Collected data
——

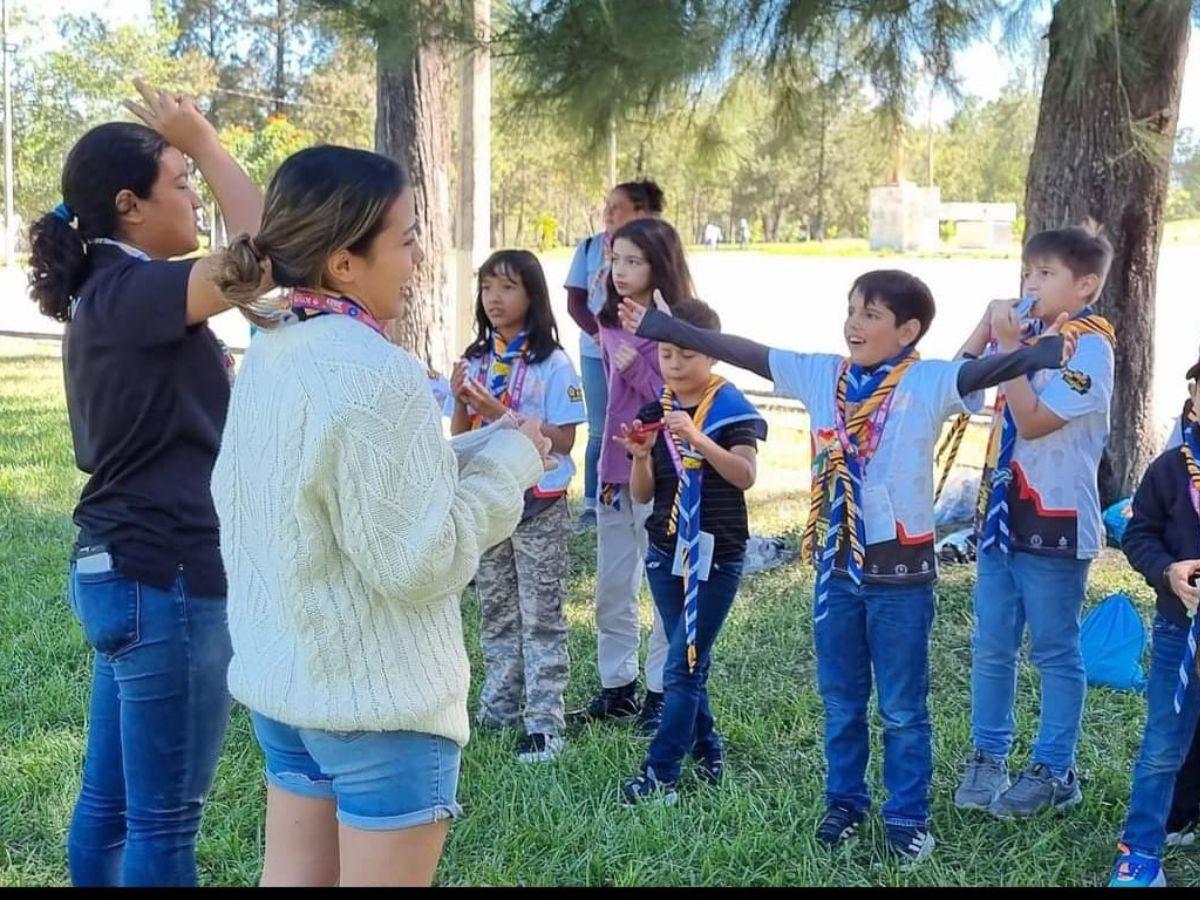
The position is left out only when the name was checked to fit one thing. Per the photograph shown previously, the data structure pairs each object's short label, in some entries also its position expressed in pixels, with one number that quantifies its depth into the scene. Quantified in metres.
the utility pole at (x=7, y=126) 34.06
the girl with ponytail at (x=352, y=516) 1.63
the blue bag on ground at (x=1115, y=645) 4.19
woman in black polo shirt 2.10
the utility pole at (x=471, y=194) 9.94
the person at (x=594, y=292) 5.02
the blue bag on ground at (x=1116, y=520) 5.57
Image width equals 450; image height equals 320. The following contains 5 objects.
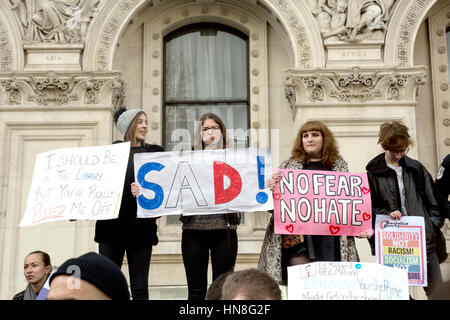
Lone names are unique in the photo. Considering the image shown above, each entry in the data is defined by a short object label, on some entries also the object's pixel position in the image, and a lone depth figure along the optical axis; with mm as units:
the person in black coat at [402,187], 6918
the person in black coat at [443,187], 7102
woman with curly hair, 6469
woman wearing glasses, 6660
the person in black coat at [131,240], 6703
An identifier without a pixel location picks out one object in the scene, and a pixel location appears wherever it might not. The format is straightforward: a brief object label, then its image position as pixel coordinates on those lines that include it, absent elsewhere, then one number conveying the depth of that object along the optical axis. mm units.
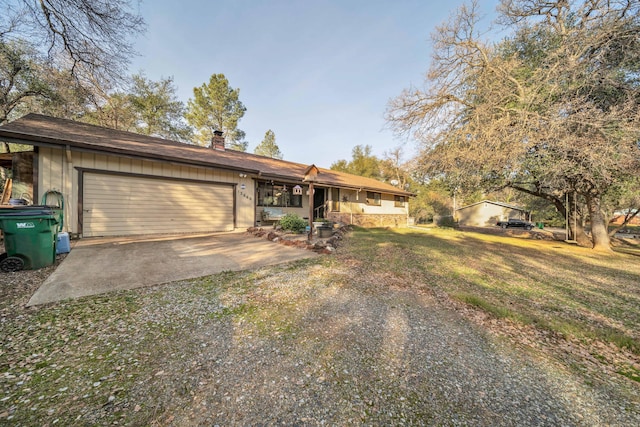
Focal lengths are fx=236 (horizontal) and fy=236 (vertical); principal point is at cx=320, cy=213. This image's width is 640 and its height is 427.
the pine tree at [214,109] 21797
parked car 23297
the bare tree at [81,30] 5758
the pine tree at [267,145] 31500
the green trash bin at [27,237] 4004
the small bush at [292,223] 9617
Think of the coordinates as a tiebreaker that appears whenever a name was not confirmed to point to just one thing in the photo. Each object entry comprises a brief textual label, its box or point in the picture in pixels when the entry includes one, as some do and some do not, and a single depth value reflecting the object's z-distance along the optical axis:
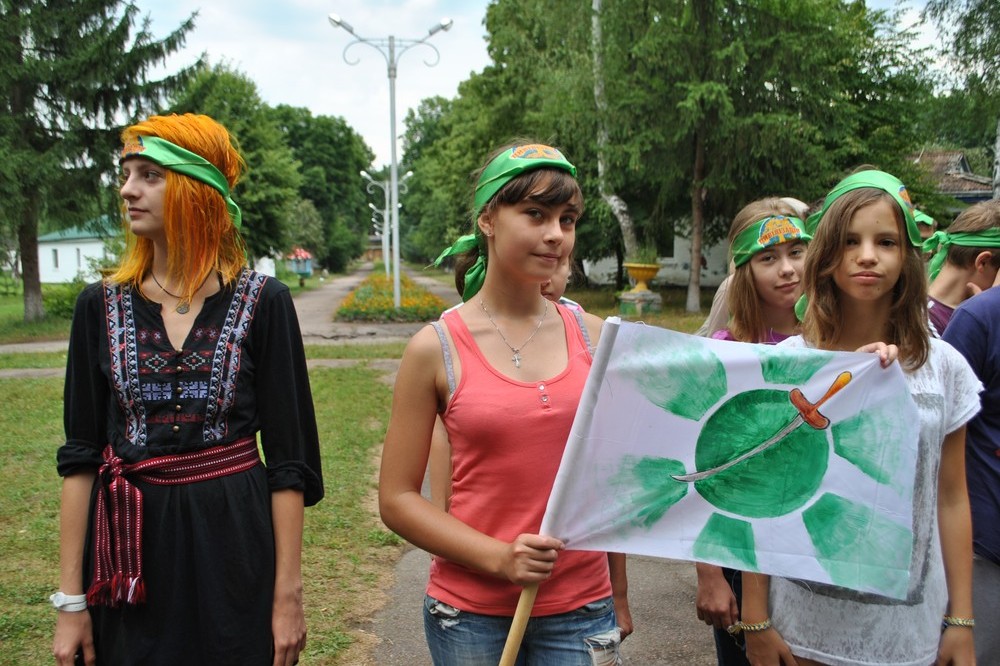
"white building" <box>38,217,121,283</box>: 61.50
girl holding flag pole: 1.85
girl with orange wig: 2.00
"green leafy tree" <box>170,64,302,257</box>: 31.67
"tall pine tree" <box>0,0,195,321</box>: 20.64
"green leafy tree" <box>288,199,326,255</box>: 55.44
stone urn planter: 22.94
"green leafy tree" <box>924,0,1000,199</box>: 13.84
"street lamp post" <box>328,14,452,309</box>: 20.59
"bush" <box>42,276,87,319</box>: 24.17
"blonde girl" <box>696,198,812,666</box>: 2.70
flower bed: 22.25
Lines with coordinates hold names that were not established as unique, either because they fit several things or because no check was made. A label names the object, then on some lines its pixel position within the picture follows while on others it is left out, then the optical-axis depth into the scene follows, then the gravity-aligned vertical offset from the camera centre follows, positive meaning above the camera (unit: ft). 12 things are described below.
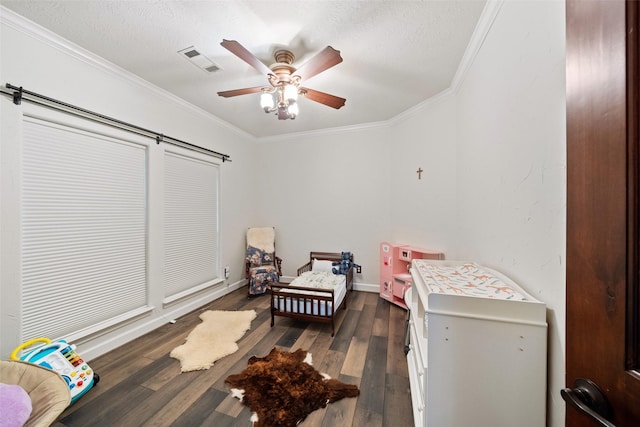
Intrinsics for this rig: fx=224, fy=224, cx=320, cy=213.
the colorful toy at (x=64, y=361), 5.07 -3.52
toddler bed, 8.05 -3.17
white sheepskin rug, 6.49 -4.22
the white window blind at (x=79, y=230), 5.58 -0.50
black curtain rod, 5.24 +2.84
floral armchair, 11.48 -2.69
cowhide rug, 4.73 -4.21
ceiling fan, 5.59 +3.66
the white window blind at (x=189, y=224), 8.88 -0.47
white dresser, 2.98 -2.02
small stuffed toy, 11.16 -2.62
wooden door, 1.36 +0.06
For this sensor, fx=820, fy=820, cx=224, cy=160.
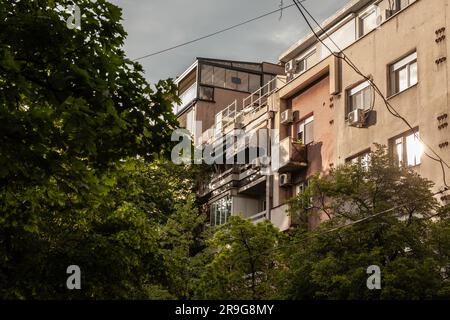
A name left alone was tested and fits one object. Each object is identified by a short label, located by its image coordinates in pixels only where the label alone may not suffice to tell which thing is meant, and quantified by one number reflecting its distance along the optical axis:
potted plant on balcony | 31.22
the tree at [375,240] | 16.94
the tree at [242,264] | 22.50
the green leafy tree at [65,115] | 9.80
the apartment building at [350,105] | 23.83
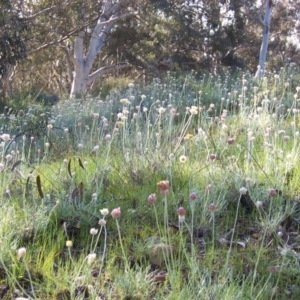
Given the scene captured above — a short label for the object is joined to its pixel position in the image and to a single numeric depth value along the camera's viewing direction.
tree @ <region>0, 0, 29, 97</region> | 11.08
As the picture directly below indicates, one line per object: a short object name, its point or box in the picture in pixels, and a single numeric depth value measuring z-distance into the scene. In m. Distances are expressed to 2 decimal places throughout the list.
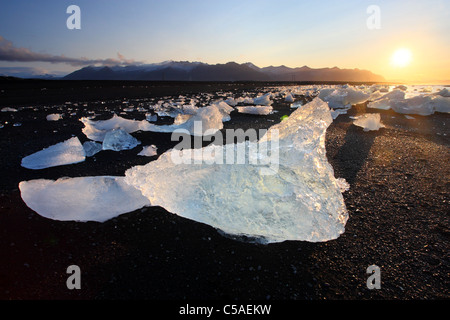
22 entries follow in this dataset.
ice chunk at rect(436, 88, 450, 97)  10.41
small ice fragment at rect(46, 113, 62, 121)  5.09
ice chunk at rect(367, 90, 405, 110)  7.51
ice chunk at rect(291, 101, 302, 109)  8.30
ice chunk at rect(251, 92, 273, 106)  8.71
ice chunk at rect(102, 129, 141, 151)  3.14
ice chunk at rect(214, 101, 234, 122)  5.37
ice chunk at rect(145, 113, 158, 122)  5.40
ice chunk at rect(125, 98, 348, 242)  1.42
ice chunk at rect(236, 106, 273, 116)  6.14
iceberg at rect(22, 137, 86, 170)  2.51
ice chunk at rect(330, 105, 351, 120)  5.37
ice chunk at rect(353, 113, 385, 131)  4.48
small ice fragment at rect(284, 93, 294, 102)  10.81
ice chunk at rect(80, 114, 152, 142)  3.82
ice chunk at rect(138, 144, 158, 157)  3.04
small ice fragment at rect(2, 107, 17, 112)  6.25
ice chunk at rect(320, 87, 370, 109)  8.37
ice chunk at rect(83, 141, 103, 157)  2.90
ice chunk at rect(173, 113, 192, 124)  4.40
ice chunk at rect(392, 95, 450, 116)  6.51
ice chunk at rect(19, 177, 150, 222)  1.65
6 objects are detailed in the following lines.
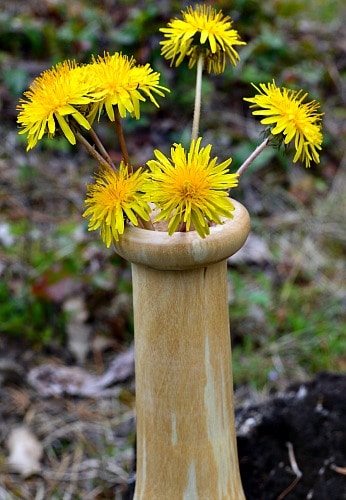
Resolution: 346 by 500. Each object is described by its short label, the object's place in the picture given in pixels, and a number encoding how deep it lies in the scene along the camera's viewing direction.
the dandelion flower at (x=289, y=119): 0.66
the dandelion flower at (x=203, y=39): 0.69
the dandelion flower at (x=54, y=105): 0.64
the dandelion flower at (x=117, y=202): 0.65
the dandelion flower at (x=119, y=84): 0.65
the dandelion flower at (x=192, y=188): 0.64
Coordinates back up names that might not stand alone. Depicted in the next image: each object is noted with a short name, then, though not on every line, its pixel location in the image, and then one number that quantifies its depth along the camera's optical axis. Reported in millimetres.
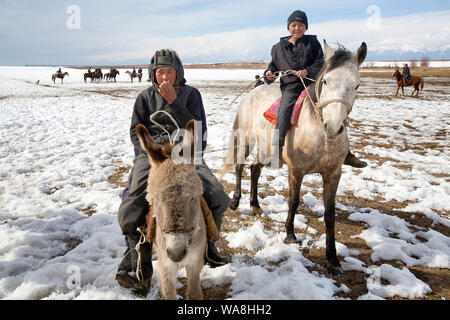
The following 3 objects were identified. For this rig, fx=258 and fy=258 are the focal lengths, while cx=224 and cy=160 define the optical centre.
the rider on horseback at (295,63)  3996
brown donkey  1920
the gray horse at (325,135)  3027
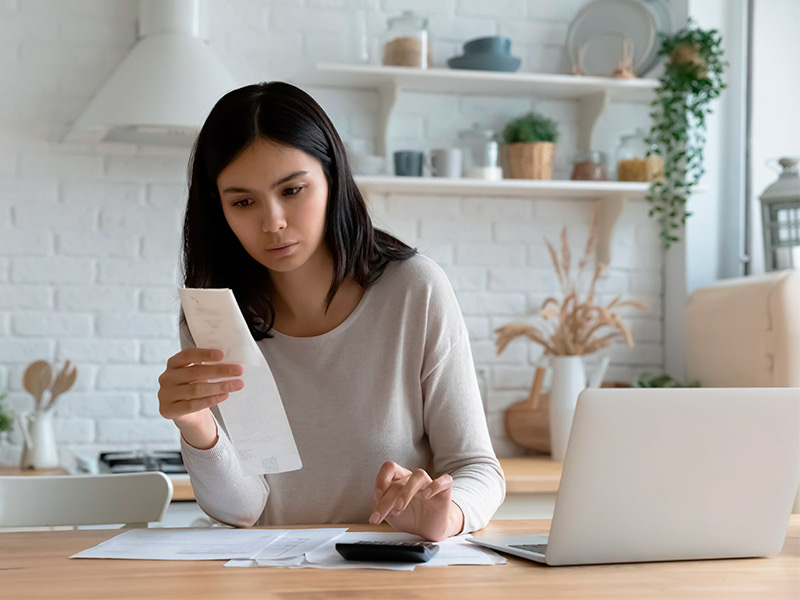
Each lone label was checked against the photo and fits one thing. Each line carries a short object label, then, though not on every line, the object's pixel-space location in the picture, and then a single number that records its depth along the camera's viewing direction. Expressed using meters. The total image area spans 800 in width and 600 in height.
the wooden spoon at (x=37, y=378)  2.94
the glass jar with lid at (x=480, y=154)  3.13
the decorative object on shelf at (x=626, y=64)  3.24
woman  1.55
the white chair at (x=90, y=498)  1.72
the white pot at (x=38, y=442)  2.88
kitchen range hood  2.77
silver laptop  1.09
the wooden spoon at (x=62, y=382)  2.93
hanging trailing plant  3.18
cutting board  3.18
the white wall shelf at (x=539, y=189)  3.09
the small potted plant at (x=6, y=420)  2.85
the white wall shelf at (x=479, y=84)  3.09
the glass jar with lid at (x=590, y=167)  3.21
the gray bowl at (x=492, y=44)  3.15
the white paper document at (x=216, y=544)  1.19
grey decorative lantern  2.95
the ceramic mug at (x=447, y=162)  3.12
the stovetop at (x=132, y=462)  2.79
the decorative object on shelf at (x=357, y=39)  3.16
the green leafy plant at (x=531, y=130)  3.19
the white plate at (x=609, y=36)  3.28
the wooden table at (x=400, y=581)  1.01
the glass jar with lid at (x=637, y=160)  3.23
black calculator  1.15
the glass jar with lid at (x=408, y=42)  3.11
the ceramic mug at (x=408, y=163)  3.10
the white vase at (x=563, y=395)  3.01
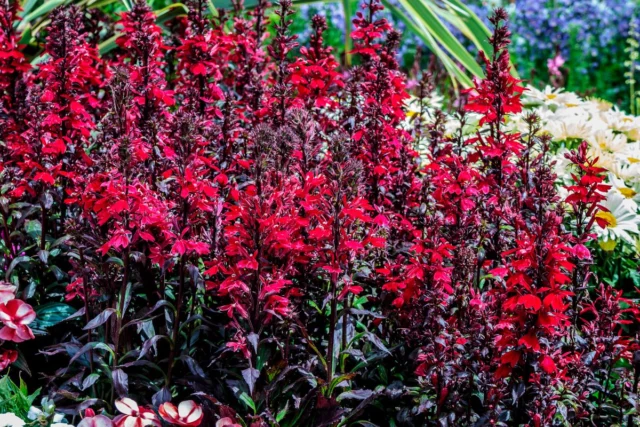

——

▶ TO DO
Exactly the lines above from the one with "floral armchair, 11.48 -2.69" to the one with "For this sensor, fx=820, fy=820, cx=224, cy=160.", both included, are to be quoted; leave the rest out.

▶ EXPECTED ANSWER
floral armchair, 11.48 -2.69
cowhide rug, 4.73 -4.21
ceiling fan, 5.59 +3.66
the white window blind at (x=189, y=224), 8.88 -0.47
white dresser, 2.98 -2.02
small stuffed toy, 11.16 -2.62
wooden door, 1.36 +0.06
For this sensor, fx=820, fy=820, cx=224, cy=160.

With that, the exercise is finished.